BQ performance in this SDBC population is in accordance with results obtained in other studies undertaken in tertiary health care setting, particularly in resistant HBP 16 and surgical patients.17
In patients undergoing pulmonary rehabilitation 18 and in the retrospective study that took place in a general sleep clinic, 19 the obtained results, compared with those in our population, were even less satisfactory. Noteworthy, in the last case, the association of the sleep clinic with the psychiatry department of a tertiary hospital, which contributed to the high proportion of patients with positivity in category 2 (74.6 %) and was postulated by the authors as may have influenced BQ performance. To confirm this hypothesis a shortened BQ version was developed, excluding category 2 and item 4 of category 1, in this case because it was poorly answered. Although BQ sensitivity has increased, specificity remained low (80 and 42 % respectively, for an AHI > 5), similar to the obtained in the original questionnaire, corroborating the importance of other factors, in addition to daytime sleepiness, in the clinical picture of this syndrome. In fact, when analyzing the association of category 2 with AHI, the same authors found no significant correlations.
As previously reported, in our population, none of the category 2 items was associated with the AHI and only items, 2 and 5, of category 1, referring to snoring loudness and witnessed apneas, and category 3, referring to HBP/obesity, were significantly associated to the diagnosis gold standard.
The model established by these three BQ items association had a greater ability to discrimínate OSA for all AHI cut-off points, compared to the original BQ, especially for an AHI > 5. The abbreviated BQ version and the modified score confirmed these findings, although it didn't present enough predictive accuracy, so that only these items could be recommended in OSA identification in a SDBC.

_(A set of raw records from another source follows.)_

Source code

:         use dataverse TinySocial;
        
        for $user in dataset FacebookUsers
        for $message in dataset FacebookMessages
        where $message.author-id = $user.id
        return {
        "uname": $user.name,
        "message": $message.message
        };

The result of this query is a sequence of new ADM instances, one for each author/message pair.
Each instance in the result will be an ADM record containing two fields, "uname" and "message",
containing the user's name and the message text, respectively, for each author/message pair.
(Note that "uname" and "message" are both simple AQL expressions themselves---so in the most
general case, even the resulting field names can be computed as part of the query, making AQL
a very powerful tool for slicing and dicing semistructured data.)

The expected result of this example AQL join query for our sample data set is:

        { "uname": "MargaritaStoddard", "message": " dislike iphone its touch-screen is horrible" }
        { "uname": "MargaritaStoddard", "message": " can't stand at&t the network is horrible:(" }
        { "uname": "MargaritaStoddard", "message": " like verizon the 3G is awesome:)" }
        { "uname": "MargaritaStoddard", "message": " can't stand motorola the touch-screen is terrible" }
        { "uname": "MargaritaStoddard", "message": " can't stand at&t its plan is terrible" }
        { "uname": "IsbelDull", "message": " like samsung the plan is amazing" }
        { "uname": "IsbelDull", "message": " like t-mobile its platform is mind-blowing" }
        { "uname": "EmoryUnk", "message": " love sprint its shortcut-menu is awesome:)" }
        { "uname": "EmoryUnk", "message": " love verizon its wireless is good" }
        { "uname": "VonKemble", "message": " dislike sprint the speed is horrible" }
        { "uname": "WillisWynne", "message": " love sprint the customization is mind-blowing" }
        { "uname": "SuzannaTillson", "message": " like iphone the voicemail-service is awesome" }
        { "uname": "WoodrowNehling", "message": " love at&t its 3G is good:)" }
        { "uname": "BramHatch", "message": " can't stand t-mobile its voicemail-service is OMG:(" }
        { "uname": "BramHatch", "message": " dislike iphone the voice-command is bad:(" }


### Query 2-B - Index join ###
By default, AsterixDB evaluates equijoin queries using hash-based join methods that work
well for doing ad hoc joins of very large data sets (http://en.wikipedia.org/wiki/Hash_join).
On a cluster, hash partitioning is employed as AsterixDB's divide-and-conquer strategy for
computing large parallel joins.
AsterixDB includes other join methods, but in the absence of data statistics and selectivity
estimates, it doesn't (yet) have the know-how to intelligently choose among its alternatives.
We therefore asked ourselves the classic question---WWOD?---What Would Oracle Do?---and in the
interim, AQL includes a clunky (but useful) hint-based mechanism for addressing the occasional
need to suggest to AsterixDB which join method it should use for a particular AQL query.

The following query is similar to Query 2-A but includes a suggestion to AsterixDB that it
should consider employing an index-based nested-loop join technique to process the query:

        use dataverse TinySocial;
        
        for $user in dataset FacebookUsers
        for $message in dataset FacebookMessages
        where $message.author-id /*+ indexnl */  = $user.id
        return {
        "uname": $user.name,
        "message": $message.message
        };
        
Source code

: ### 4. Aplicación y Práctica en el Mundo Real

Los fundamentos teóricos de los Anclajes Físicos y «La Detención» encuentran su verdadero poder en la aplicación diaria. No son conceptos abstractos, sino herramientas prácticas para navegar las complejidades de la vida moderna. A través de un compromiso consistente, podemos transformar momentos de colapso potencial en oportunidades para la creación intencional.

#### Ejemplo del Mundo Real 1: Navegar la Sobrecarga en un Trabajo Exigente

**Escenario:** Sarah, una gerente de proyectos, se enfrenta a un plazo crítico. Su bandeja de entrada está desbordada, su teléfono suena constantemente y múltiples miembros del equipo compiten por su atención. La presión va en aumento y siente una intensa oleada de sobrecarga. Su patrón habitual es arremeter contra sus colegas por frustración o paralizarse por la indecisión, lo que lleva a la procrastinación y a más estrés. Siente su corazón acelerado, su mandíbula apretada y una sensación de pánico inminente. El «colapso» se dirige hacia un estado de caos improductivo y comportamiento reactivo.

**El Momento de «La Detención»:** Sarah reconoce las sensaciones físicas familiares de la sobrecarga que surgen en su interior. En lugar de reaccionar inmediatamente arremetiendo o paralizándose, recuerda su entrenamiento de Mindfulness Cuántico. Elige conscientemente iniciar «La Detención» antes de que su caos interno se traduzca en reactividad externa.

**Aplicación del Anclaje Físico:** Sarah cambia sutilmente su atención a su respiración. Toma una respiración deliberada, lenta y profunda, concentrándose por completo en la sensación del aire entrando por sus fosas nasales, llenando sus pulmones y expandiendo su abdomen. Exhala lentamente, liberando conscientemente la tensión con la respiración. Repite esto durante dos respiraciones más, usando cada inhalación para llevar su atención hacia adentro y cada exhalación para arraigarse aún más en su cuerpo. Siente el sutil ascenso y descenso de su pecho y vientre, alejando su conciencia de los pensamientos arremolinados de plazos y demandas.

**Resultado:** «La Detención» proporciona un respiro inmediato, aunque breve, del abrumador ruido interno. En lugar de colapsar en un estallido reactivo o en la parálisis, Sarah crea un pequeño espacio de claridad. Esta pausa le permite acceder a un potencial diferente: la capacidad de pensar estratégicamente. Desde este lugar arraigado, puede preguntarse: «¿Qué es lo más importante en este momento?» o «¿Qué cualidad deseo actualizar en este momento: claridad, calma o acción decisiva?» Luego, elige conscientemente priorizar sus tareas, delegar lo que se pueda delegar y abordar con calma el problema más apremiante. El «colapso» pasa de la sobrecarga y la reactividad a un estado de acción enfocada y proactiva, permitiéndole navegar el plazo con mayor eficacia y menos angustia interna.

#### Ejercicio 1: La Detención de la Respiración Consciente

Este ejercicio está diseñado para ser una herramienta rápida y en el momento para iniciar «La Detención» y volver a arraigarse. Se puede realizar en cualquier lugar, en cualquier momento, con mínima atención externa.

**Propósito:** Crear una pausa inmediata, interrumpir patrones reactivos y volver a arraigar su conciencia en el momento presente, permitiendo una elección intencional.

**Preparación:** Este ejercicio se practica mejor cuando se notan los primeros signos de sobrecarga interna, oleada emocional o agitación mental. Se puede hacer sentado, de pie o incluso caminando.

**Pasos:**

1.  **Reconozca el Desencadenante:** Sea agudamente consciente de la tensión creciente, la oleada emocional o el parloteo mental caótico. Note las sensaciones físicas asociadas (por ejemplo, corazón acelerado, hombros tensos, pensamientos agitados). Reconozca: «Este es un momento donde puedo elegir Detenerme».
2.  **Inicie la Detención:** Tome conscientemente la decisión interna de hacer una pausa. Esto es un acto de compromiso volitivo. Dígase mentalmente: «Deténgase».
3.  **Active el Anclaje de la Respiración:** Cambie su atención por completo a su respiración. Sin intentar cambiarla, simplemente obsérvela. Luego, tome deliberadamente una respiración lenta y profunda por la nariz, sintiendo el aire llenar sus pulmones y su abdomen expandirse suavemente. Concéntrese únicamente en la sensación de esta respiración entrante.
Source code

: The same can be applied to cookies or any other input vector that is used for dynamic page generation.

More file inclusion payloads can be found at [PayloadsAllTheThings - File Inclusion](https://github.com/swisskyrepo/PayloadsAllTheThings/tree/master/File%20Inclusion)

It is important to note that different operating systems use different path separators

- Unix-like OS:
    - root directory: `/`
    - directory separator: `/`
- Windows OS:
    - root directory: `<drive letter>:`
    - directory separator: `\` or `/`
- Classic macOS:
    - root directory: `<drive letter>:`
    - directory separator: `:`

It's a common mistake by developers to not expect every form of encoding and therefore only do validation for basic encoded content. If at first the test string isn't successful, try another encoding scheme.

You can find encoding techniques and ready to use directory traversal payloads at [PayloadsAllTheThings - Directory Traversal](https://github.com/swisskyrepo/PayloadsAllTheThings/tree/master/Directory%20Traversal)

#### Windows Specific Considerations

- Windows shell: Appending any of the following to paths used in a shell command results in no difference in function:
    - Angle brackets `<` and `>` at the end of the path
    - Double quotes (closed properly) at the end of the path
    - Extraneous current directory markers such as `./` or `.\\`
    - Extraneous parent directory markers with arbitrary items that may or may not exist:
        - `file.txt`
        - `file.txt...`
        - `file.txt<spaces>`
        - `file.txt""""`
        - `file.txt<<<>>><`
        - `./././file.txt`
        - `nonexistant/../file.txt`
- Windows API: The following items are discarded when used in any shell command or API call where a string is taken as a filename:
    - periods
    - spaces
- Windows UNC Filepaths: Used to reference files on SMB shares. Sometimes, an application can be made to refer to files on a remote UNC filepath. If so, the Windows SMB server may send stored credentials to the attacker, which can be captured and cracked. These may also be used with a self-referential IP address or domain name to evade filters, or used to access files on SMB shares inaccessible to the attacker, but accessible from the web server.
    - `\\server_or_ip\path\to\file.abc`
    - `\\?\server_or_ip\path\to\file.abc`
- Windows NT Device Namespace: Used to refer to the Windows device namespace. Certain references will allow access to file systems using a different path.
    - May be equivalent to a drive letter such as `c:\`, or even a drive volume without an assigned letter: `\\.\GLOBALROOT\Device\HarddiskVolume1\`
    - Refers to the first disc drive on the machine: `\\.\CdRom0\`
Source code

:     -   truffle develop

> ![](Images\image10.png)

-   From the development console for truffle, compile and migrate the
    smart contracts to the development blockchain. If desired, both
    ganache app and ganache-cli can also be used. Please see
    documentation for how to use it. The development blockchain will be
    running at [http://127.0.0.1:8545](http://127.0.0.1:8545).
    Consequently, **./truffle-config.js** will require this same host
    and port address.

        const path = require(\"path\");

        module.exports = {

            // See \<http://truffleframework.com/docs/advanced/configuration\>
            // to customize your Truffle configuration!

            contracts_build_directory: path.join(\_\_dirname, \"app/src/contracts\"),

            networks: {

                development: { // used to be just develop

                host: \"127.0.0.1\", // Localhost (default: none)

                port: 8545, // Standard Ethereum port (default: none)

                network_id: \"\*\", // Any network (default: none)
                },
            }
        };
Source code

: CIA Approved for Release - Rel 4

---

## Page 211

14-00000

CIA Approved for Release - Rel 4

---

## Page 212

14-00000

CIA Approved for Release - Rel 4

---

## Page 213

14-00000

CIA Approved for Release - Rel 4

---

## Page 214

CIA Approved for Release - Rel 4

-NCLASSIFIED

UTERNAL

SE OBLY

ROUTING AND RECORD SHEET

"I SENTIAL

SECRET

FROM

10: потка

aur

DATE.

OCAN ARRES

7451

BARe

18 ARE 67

A recent meta-analysis of screening tests for OSA 12 corroborated some of these data, having found that BMI, history of hypertension and nocturnal choking are significant test elements in the more accurate prediction models. Besides, it also demonstrated that the Epworth sleepiness scale was the least accurate predictive questionnaire used in this ambit, possibly because excessive daytime sleepiness occurs commonly in obese individuals without OSA, driven by mechanism other than nighttime sleep deprivation.23
Although BQ remains the most accurate questionnaire for predicting OSA diagnosis,12 it is not an appropriate screening tool for a high risk population in a SDBC. BQ was translated into Portuguese language and can thus be used by our country clinicians, in the contexts in which it is validated.
Conflict of interestAuthors declare that they don't have any conflict of interest.